The Rate of Change (ROC) indicator is a technical indicator. It measures the fluctuation of percentage change in the current price about the previous price. The indicator moves positively and negatively from zero.
It moves upside down when the fluctuation is positive. While it moves downside when fluctuation is negative. This indicator also has a limitation. The calculation using this indicator gives the same weightage to the recent price and any previous price.
1.2.6. Understanding of Bullish and Bearish Situations – How to Learn to Trade.
The first thing to know how to learn to trade is to understand bulls and bears. The market cycle operates from two situations i.e. Bearish situation and a Bullish situation.
These works are derived from the financial terms bear and bull. It is difficult to predict when a bullish market will turn into a bear market.
A bullish situation is one, in which prices of securities are rising. Investors derive a huge profit in these situations and conditions are said to be favorable. This leads to a rise in the optimum value of the assets.
On the other hand, the bearish situation is contrary to the bullish situation. In bearish situations, there is a downfall in the price of securities. It leads to the loss for investors. Moreover, they hesitate to invest during this cycle.
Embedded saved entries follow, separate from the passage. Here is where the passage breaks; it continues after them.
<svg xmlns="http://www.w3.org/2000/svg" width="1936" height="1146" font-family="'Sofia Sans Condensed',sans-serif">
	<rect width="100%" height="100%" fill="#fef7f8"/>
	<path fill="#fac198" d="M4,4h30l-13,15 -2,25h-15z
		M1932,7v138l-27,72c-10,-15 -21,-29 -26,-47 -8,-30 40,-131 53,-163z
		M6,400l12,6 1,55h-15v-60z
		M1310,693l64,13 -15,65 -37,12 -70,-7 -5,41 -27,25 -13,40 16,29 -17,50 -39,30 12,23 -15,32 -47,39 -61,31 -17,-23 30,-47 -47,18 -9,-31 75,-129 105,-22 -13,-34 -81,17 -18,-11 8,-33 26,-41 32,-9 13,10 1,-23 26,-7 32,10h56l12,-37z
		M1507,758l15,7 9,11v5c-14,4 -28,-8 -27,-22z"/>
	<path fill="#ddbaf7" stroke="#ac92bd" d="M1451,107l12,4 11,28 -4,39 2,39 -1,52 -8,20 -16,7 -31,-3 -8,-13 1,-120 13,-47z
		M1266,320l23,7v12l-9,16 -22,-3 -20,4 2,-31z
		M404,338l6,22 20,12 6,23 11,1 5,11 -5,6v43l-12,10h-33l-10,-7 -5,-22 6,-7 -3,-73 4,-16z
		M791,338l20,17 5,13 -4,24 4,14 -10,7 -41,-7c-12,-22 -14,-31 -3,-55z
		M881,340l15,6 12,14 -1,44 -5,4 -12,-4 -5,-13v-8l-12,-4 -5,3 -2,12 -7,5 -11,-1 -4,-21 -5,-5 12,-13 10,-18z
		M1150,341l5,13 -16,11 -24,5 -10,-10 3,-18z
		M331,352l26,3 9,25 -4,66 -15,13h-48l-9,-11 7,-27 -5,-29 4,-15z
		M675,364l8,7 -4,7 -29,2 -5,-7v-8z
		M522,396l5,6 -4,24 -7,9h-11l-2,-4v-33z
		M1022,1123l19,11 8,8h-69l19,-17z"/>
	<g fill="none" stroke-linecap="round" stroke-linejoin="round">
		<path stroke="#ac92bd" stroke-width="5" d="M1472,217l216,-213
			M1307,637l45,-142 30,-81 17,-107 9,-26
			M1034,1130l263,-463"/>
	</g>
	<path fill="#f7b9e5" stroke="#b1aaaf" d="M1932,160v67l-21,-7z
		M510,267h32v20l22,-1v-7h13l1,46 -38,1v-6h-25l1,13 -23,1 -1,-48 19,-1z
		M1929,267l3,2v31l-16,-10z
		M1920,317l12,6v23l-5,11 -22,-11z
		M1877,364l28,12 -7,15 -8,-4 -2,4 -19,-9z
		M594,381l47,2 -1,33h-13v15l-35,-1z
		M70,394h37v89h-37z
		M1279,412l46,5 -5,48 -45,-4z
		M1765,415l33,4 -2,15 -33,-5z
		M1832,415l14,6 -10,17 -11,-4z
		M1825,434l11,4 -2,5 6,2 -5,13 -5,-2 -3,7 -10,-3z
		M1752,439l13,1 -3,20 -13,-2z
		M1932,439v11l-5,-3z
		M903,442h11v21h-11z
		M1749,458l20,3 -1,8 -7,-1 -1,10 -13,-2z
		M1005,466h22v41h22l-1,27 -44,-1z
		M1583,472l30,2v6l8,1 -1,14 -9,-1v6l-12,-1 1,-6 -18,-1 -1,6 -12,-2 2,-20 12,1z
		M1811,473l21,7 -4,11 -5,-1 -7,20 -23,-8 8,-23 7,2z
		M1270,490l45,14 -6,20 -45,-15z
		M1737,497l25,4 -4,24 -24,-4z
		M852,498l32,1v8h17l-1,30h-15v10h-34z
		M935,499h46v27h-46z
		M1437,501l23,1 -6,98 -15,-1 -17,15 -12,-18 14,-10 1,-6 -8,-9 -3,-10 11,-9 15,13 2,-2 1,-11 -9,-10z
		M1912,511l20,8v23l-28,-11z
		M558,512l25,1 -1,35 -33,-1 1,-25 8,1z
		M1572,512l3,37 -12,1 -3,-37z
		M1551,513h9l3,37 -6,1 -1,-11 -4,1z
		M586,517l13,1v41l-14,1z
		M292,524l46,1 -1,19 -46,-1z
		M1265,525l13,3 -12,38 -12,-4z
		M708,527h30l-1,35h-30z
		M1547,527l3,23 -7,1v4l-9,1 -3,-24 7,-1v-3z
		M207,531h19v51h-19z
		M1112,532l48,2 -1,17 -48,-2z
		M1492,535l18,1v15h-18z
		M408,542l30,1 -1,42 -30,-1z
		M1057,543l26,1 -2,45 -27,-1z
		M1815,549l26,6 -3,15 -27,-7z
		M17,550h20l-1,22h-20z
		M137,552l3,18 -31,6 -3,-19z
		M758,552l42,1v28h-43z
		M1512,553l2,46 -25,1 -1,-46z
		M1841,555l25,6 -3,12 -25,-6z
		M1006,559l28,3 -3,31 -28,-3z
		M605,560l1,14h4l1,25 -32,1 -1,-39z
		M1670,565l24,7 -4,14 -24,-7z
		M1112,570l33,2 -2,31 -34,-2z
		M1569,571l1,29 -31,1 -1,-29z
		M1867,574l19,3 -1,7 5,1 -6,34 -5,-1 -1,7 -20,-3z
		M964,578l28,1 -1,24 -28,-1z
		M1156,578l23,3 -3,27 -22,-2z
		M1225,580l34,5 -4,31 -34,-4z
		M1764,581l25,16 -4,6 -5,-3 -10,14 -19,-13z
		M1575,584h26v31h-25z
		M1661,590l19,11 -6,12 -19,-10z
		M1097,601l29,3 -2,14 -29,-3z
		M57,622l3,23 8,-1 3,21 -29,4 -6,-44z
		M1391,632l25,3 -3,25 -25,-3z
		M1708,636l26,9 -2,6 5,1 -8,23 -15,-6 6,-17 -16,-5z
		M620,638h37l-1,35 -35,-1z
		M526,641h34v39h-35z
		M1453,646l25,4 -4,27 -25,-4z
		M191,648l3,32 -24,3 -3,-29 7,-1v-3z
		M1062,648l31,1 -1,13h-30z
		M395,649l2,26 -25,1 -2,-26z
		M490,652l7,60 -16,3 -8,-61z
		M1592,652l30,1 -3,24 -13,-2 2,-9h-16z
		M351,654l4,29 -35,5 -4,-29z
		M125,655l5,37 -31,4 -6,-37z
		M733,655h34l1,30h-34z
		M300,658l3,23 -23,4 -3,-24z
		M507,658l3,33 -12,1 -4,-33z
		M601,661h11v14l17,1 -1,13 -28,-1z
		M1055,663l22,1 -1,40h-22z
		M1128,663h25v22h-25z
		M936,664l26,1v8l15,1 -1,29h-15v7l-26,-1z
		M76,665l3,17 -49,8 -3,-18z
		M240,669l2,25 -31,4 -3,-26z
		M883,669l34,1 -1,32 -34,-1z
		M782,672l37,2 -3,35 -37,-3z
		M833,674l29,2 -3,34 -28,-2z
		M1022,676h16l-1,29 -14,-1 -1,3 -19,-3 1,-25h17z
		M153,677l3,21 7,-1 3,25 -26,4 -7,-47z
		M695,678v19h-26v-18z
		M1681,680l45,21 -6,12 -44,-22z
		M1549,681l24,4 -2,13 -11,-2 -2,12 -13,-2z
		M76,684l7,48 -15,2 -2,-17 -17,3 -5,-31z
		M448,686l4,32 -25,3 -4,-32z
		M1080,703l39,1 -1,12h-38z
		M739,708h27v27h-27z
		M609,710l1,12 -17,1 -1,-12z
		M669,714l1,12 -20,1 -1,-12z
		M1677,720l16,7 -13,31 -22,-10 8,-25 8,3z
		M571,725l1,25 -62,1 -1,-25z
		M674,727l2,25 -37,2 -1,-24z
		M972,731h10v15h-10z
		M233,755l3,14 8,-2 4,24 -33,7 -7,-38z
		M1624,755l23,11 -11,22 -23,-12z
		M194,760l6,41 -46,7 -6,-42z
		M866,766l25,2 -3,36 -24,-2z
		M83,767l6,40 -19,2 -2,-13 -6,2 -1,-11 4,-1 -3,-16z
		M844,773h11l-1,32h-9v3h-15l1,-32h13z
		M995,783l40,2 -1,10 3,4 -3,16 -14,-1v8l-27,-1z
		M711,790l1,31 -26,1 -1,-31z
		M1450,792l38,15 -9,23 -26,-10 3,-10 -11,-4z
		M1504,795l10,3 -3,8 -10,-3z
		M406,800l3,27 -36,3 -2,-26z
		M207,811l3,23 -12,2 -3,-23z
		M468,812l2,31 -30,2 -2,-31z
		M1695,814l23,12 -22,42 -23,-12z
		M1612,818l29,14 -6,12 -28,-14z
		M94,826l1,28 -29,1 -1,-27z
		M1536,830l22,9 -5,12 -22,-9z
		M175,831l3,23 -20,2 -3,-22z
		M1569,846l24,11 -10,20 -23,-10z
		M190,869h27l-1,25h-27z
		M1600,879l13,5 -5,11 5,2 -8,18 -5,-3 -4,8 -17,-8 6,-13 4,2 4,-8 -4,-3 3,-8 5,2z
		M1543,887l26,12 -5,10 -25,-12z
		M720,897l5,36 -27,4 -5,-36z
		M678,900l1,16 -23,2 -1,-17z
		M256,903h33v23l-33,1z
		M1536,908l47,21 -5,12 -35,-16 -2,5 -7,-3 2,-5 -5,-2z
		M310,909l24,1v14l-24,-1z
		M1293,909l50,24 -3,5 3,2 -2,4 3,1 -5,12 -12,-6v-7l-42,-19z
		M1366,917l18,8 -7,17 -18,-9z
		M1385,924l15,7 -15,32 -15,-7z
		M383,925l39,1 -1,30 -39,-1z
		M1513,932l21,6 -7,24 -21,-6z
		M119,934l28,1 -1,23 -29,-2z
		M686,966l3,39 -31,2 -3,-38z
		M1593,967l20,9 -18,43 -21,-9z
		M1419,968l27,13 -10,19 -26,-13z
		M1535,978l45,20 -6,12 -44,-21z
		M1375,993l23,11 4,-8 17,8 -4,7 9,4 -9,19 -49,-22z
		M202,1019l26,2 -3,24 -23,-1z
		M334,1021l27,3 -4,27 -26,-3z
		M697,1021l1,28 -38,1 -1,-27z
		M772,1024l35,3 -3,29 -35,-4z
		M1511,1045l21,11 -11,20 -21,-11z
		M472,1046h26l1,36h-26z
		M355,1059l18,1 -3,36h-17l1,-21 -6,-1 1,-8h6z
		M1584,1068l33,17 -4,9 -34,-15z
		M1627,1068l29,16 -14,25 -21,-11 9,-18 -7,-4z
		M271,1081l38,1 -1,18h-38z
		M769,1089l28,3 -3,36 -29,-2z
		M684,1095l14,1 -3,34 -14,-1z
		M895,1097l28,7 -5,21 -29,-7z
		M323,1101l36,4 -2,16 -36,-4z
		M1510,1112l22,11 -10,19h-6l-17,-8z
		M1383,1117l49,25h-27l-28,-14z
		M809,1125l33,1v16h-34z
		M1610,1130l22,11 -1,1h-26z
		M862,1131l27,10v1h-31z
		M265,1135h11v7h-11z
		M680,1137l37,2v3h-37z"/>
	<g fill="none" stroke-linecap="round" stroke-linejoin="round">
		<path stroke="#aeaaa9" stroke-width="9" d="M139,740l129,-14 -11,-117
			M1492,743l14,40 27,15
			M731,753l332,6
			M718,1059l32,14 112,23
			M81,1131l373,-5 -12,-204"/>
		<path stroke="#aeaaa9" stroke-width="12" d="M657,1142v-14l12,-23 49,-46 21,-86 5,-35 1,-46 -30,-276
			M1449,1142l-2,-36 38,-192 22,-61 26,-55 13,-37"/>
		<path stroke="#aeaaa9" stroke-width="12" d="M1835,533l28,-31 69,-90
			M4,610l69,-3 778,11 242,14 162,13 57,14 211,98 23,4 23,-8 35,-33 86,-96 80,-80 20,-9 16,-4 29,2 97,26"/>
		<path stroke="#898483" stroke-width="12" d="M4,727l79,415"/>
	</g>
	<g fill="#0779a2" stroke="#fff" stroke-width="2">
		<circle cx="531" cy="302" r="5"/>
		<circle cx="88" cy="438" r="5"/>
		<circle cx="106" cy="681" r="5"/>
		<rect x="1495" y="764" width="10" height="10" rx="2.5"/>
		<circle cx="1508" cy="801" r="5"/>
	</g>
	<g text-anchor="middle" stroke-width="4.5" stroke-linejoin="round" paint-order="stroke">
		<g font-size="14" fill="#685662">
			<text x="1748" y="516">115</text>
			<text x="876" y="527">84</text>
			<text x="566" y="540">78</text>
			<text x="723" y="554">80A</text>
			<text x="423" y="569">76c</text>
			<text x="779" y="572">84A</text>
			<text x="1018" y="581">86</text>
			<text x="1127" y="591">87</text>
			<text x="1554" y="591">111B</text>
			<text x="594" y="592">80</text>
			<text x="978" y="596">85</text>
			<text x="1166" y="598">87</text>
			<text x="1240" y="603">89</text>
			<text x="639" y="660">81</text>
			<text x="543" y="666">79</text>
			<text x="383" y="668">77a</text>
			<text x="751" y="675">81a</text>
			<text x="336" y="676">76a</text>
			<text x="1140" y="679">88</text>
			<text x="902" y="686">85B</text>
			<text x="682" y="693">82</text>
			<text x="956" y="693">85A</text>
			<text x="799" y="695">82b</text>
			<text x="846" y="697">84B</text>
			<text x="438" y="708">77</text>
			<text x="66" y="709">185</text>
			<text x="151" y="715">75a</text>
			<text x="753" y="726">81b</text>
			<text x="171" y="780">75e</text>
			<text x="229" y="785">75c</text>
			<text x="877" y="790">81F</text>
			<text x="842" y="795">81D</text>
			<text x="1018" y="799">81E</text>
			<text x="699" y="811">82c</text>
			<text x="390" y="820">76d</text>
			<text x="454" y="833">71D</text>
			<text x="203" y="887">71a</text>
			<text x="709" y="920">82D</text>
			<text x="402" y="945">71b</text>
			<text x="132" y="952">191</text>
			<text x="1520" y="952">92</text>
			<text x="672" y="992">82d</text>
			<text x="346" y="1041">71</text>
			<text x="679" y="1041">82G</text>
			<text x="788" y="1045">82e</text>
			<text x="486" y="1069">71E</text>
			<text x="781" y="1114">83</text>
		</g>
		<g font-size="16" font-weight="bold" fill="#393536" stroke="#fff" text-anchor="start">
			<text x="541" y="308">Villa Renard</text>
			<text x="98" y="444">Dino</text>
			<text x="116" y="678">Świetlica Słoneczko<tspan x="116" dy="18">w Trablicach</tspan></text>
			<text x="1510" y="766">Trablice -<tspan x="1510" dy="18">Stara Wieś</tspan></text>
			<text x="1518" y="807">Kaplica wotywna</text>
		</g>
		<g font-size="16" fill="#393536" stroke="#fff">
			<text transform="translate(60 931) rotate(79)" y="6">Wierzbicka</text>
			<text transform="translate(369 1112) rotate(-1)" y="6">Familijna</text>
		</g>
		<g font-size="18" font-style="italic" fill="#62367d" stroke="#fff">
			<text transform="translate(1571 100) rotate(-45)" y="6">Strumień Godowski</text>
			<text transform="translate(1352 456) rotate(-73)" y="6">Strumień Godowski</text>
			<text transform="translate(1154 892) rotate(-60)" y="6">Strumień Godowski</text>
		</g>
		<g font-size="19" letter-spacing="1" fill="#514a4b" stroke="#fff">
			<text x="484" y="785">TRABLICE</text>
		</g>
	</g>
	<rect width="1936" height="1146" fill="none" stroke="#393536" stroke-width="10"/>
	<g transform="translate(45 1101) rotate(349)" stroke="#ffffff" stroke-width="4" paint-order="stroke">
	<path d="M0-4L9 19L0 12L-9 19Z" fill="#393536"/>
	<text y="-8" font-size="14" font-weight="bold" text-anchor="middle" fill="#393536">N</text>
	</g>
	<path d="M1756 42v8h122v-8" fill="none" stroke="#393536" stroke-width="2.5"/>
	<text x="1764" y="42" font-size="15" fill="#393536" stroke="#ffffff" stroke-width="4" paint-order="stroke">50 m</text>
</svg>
2. Conclusion – How to Learn to Trade
Trading is a wide concept, which is not just limited to buying and selling. It is hard and riskier. Anyone can start trading with a Demat and trading account. But, where to start and when to start, is a question.
If you are a beginner, it is advised to first to know how to learn to trading. Learn what it is. How does it work? What is required? Without having a clear answer to these questions, it will surely be hard to start trading.
The risk factor is quite high in this market, which needs to be properly analyzed. Moreover, beginners should take advice and consult with experts before investing in stocks. These experts do forecasting on behalf of market trends and past experiences.
Market screening, fundamental trends, and news are the sources for analyzing the market. One must monitor these factors and give time commitment to doing healthy trading. Hope you have the answer to how to learn to trade.